(Pose and size estimates)
===

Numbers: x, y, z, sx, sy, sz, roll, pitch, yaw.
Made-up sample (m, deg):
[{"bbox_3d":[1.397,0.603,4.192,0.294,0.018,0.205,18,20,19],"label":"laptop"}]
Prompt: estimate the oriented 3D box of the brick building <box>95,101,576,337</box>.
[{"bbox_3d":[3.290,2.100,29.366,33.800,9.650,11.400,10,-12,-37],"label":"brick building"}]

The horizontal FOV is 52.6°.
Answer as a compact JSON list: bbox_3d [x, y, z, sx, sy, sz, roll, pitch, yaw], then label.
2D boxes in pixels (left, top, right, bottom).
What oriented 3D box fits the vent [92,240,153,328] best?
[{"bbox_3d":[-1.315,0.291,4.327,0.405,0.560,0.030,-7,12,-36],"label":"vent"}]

===

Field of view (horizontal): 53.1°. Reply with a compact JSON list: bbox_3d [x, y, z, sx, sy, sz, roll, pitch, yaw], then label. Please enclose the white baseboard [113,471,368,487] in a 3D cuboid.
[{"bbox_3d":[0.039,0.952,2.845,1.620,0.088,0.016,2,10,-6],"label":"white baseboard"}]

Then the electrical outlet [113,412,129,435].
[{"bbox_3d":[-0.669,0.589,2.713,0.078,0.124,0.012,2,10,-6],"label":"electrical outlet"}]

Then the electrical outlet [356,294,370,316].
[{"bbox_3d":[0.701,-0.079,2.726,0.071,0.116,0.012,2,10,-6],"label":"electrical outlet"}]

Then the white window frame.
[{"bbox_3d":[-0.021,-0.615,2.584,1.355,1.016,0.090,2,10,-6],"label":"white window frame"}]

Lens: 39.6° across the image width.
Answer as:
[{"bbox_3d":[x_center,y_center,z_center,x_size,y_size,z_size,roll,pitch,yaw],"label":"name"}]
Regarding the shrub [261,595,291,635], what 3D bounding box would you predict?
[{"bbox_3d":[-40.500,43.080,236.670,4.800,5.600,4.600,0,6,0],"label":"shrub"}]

===

TASK DIRECTIONS: Please convert the lines of the entries into a numbered list, beginning at the line that contains "The horizontal FOV is 52.6°." and stopping after the line that contains "What oriented 3D". Include only those lines and leave out any blank ones.

REPLY:
1. The horizontal FOV is 52.6°.
2. Answer as a compact JSON list: bbox_3d [x, y, z, sx, sy, sz, roll, pitch, yaw], then label.
3. 2D boxes in pixels (left, top, right, bottom).
4. What oriented 3D box fits the vent [92,240,153,328] best?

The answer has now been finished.